# Problem to work on
Please find every line in the entries below that contains the string "kescher", matching case exactly, and copy each of those lines.

# Source records

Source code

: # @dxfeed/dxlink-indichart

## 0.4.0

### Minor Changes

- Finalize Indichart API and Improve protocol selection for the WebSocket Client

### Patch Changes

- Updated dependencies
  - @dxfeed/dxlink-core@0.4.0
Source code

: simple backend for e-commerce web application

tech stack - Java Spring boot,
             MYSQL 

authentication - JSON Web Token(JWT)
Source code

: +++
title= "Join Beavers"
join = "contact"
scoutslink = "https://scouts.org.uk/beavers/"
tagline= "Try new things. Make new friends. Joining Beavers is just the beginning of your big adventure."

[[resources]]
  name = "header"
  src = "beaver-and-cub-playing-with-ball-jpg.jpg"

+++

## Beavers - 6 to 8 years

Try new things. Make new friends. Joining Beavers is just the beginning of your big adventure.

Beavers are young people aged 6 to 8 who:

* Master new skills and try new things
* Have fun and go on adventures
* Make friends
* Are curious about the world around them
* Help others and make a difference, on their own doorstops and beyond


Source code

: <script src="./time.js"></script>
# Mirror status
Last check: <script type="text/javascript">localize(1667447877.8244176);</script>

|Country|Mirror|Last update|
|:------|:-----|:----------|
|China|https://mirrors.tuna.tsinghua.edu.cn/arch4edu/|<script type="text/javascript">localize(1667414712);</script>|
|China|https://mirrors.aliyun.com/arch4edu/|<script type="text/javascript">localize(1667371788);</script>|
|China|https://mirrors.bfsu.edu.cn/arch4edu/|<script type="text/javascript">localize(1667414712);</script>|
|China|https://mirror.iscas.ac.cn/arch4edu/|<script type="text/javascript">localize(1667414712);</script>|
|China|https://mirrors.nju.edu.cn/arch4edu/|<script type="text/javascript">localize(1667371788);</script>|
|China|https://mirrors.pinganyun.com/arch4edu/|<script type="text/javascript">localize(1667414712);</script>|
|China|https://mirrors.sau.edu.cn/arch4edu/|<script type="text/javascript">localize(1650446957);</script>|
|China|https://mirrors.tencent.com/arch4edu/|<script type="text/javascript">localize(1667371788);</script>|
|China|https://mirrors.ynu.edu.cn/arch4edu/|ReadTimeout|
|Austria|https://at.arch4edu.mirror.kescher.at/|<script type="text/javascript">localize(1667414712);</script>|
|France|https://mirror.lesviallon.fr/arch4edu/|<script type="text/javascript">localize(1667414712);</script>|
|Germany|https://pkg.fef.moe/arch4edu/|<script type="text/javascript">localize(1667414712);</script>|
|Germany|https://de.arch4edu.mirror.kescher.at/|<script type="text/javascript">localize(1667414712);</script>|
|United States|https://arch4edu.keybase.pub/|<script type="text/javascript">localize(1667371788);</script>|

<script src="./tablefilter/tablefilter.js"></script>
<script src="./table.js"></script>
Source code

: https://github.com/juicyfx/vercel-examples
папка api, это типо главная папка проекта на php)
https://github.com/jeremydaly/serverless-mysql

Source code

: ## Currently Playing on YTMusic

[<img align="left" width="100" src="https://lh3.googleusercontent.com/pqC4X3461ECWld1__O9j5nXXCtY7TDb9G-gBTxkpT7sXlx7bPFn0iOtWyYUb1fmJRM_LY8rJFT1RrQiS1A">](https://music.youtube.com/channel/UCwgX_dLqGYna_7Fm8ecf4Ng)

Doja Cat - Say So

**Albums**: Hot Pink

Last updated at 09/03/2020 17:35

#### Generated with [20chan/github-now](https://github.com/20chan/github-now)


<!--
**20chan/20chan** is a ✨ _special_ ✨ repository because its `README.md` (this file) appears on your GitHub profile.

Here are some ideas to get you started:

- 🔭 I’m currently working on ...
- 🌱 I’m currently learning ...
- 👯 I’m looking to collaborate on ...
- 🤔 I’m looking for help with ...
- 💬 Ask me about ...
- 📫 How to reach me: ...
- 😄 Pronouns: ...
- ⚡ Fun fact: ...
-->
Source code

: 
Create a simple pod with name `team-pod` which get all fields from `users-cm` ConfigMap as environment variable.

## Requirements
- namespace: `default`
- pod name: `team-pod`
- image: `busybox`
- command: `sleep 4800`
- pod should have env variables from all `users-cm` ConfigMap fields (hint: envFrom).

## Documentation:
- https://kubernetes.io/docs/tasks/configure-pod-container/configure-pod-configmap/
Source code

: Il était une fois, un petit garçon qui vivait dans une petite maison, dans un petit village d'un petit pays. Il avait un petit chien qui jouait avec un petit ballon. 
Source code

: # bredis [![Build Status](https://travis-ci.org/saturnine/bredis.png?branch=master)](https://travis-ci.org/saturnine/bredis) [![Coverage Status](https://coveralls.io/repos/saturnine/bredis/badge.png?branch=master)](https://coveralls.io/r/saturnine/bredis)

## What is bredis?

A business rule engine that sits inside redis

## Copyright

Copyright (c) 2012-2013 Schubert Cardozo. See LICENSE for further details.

# Output for this exercise
|Austria|https://at.arch4edu.mirror.kescher.at/|<script type="text/javascript">localize(1667414712);</script>|
|Germany|https://de.arch4edu.mirror.kescher.at/|<script type="text/javascript">localize(1667414712);</script>|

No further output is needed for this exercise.